Stand:

Trockenheitstolerante Stauden: Die Rolle der Mykorrhiza-Symbiose für gesunde Pflanzen


Die Herausforderung trockener Böden und die Lösung durch Mykorrhiza


Trockenheit wird für viele Gärtner zur zunehmenden Belastung. Doch die Natur hat eine geniale Strategie entwickelt, um Pflanzen widerstandsfähiger zu machen: die Mykorrhiza-Symbiose. Diese Partnerschaft zwischen Pilzen und Pflanzenwurzeln ermöglicht es trockenheitsresistenten Stauden, selbst unter extremen Bedingungen zu gedeihen. Warum diese Verbindung gerade in sandigen oder ausgetrockneten Böden so wertvoll ist, erfahren Sie in diesem Artikel.

Trockenheitstolerante Stauden: Die Rolle der Mykorrhiza-Symbiose für gesunde Pflanzen
© abuzayd s/pexels.com


Was ist Mykorrhiza? Eine grundlegende Erklärung der Symbiose


Bei Mykorrhiza handelt es sich um eine mutualistische Beziehung zwischen Pilzen und Pflanzen. Die Pilze umhüllen oder durchdringen die Wurzeln und bilden ein weit verzweigtes Netzwerk, das weit über den eigentlichen Wurzelbereich hinausreicht. Im Austausch für Kohlenhydrate aus der Pflanze versorgen die Pilze ihre Partner mit Wasser und Nährstoffen. Besonders in trockenen Regionen ist diese Zusammenarbeit überlebenswichtig.


Die Bedeutung von Mykorrhiza-Pilzen für trockenheitsresistente Stauden


Stauden wie der Sonnenhut (Echinacea) oder der Salbei (Salvia officinalis) haben sich an trockene Standorte angepasst. Doch selbst sie profitieren enorm von Mykorrhiza-Partnerschaften. Die Pilze vergrößern die effektive Wurzeloberfläche und erschließen Wasser aus tieferen Bodenschichten. Ohne diese Symbiose wären viele trockenheitsresistente Stauden deutlich anfälliger für Dürreperioden.

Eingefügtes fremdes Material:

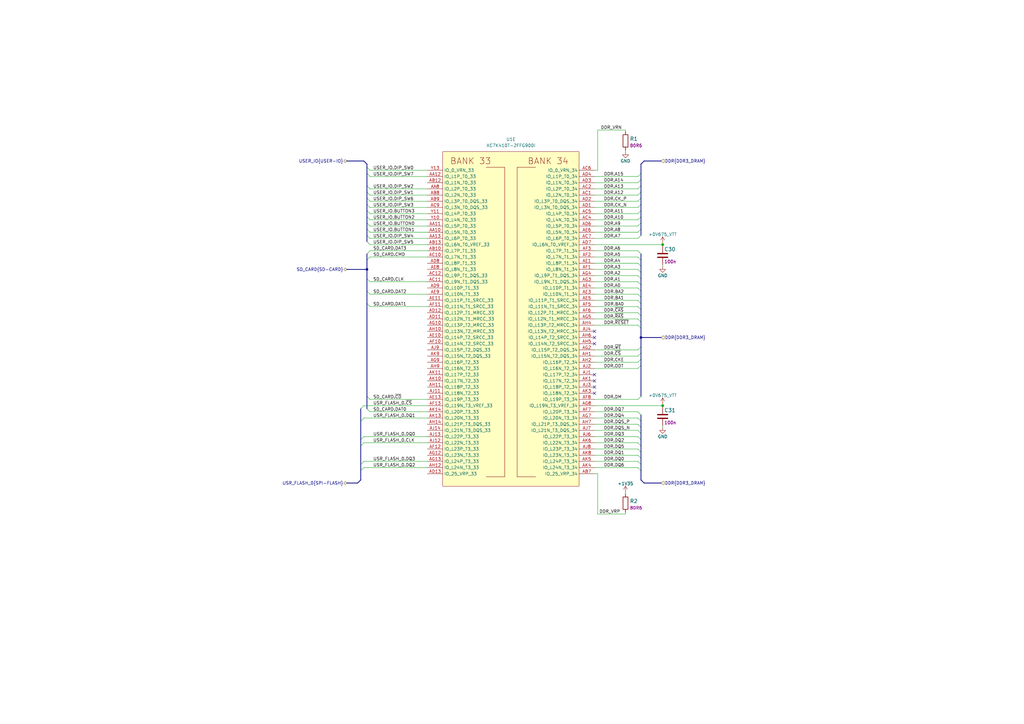
<source format=kicad_sch>
(kicad_sch (version 20211123) (generator eeschema)

  (uuid 916a4279-fac2-445d-8ba8-ffd2fa9dfb6e)

  (paper "A3")

  (title_block
    (title "K410T devboard")
    (date "2022-12-20")
    (rev "0.0.99")
  )

  

  (junction (at 262.89 138.43) (diameter 0) (color 0 0 0 0)
    (uuid 74372817-ecab-4217-917d-ca46ec60d9fa)
  )
  (junction (at 271.78 100.33) (diameter 0) (color 0 0 0 0)
    (uuid bf54418c-55b3-48ee-bc2d-8618165eedc7)
  )
  (junction (at 150.495 110.49) (diameter 0) (color 0 0 0 0)
    (uuid d8c98c0d-5967-46e5-a1aa-5447c8cddcb5)
  )
  (junction (at 271.78 166.37) (diameter 0) (color 0 0 0 0)
    (uuid e5bb8aad-be43-4198-9c4b-dd95ea3aaaea)
  )

  (no_connect (at 243.84 156.21) (uuid 149d479a-6c5e-4262-81a8-292c04531bff))
  (no_connect (at 243.84 135.89) (uuid 1bf3e558-dc31-4f35-8140-3c68d6e46987))
  (no_connect (at 243.84 153.67) (uuid 386bed28-5796-4819-81f8-fe133b6d43e2))
  (no_connect (at 243.84 158.75) (uuid 55d7336a-bd80-44e2-ae52-3f9c56fc176f))
  (no_connect (at 243.84 138.43) (uuid 5737e23f-3ea1-4519-810e-fb4b7a3169a0))
  (no_connect (at 243.84 140.97) (uuid 9472a65a-1e17-4e07-84a9-e55e9ea1d3f0))
  (no_connect (at 243.84 161.29) (uuid b77fea70-ed58-4139-bc28-5aceb74484fc))

  (bus_entry (at 150.495 78.74) (size 1.27 1.27)
    (stroke (width 0) (type default) (color 0 0 0 0))
    (uuid 150da411-d8e3-4580-9fb2-2705b12c8ce6)
  )
  (bus_entry (at 150.495 88.9) (size 1.27 1.27)
    (stroke (width 0) (type default) (color 0 0 0 0))
    (uuid 19bada33-56f6-4b48-9104-c2869f49673c)
  )
  (bus_entry (at 262.89 121.92) (size -1.27 -1.27)
    (stroke (width 0) (type default) (color 0 0 0 0))
    (uuid 288af936-b3f7-43ec-b189-8886d371e90f)
  )
  (bus_entry (at 262.89 86.36) (size -1.27 1.27)
    (stroke (width 0) (type default) (color 0 0 0 0))
    (uuid 2c18b914-f4b7-4bc7-8e79-11cf89c1111c)
  )
  (bus_entry (at 262.89 106.68) (size -1.27 -1.27)
    (stroke (width 0) (type default) (color 0 0 0 0))
    (uuid 2cca733a-b230-4031-91a0-c1a78e14a283)
  )
  (bus_entry (at 150.495 81.28) (size 1.27 1.27)
    (stroke (width 0) (type default) (color 0 0 0 0))
    (uuid 2e4f28c3-bebc-4ab0-8d44-650370ab7893)
  )
  (bus_entry (at 262.89 81.28) (size -1.27 1.27)
    (stroke (width 0) (type default) (color 0 0 0 0))
    (uuid 357e9612-878b-40ab-b408-f872b7d46823)
  )
  (bus_entry (at 150.495 93.98) (size 1.27 1.27)
    (stroke (width 0) (type default) (color 0 0 0 0))
    (uuid 40e0c333-87bf-46ef-9634-1a23fadc6ad2)
  )
  (bus_entry (at 147.955 193.04) (size 1.27 -1.27)
    (stroke (width 0) (type default) (color 0 0 0 0))
    (uuid 40fa8569-74b8-4f27-9226-be273df2352f)
  )
  (bus_entry (at 262.89 111.76) (size -1.27 -1.27)
    (stroke (width 0) (type default) (color 0 0 0 0))
    (uuid 435bfa5f-83e6-4aae-b49f-4df742fdb9c3)
  )
  (bus_entry (at 150.495 96.52) (size 1.27 1.27)
    (stroke (width 0) (type default) (color 0 0 0 0))
    (uuid 494af749-d31b-44c5-b8e1-1bb032d8fa48)
  )
  (bus_entry (at 262.89 180.34) (size -1.27 -1.27)
    (stroke (width 0) (type default) (color 0 0 0 0))
    (uuid 51f84cbe-dee0-4d9e-aaf7-3d9800f1fc32)
  )
  (b
... [107413 chars truncated]
</source>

Wie Mykorrhiza die Wasseraufnahme verbessert


Das Pilzgeflecht (Hyphennetz) wirkt wie ein natürlicher Wasserspeicher. Während Pflanzenwurzeln nur begrenzt Feuchtigkeit aufnehmen können, erreichen die Hyphen auch feinste Bodenporen. Studien zeigen, dass mykorrhizierte Pflanzen bis zu 50 % mehr Wasser nutzbar machen können. Besonders bei xerophilen Stauden wie der Fetthenne (Sedum) ist dieser Mechanismus entscheidend.

Fetthenne
© manfredrichter/pixabay.com


Nährstoffversorgung in trockenen Böden: Mykorrhiza als Schlüsselpartner


Nicht nur Wasser, auch Phosphor und Stickstoff werden durch die Pilze effizienter transportiert. In trockenen Böden sind diese Nährstoffe oft gebunden und für Pflanzen schwer zugänglich. Die Mykorrhiza-Pilze setzen Enzyme frei, die Mineralien aufschließen. So erhalten Stauden wie der Lavendel (Lavandula) selbst in mageren Böden ausreichend Nahrung.


Konkrete Beispiele: Stauden, die von Mykorrhiza-Partnerschaften profitieren


  • Steppenkerze (Eremurus): Tiefwurzler, die von der verbesserten Wassererschließung profitiert.
  • Wollziest (Stachys byzantina): Silberblättrige Staude, die in Symbiose mit Pilzen Trockenphasen besser übersteht.
  • Bergenie (Bergenia): Robuste Staude, deren Nährstoffaufnahme durch Mykorrhiza optimiert wird.


Praktische Tipps: Mykorrhiza im Garten fördern


  • Verzichten Sie auf chemische Fungizide, die Pilze abtöten.
  • Verwenden Sie organischen Mulch, um das Bodenleben zu aktivieren.
  • Setzen Sie auf mykorrhizierte Jungpflanzen oder impfen Sie das Substrat mit Pilzsporen.


Warum diese Symbiose für nachhaltiges Gärtnern unverzichtbar ist


Die Mykorrhiza-Symbiose ist ein faszinierendes Beispiel für die Anpassungsfähigkeit der Natur. Wer trockenheitsresistente Stauden erfolgreich kultivieren möchte, sollte diese Partnerschaft gezielt fördern. Denn in Zeiten des Klimawandels sind solche Strategien nicht nur clever, sondern notwendig.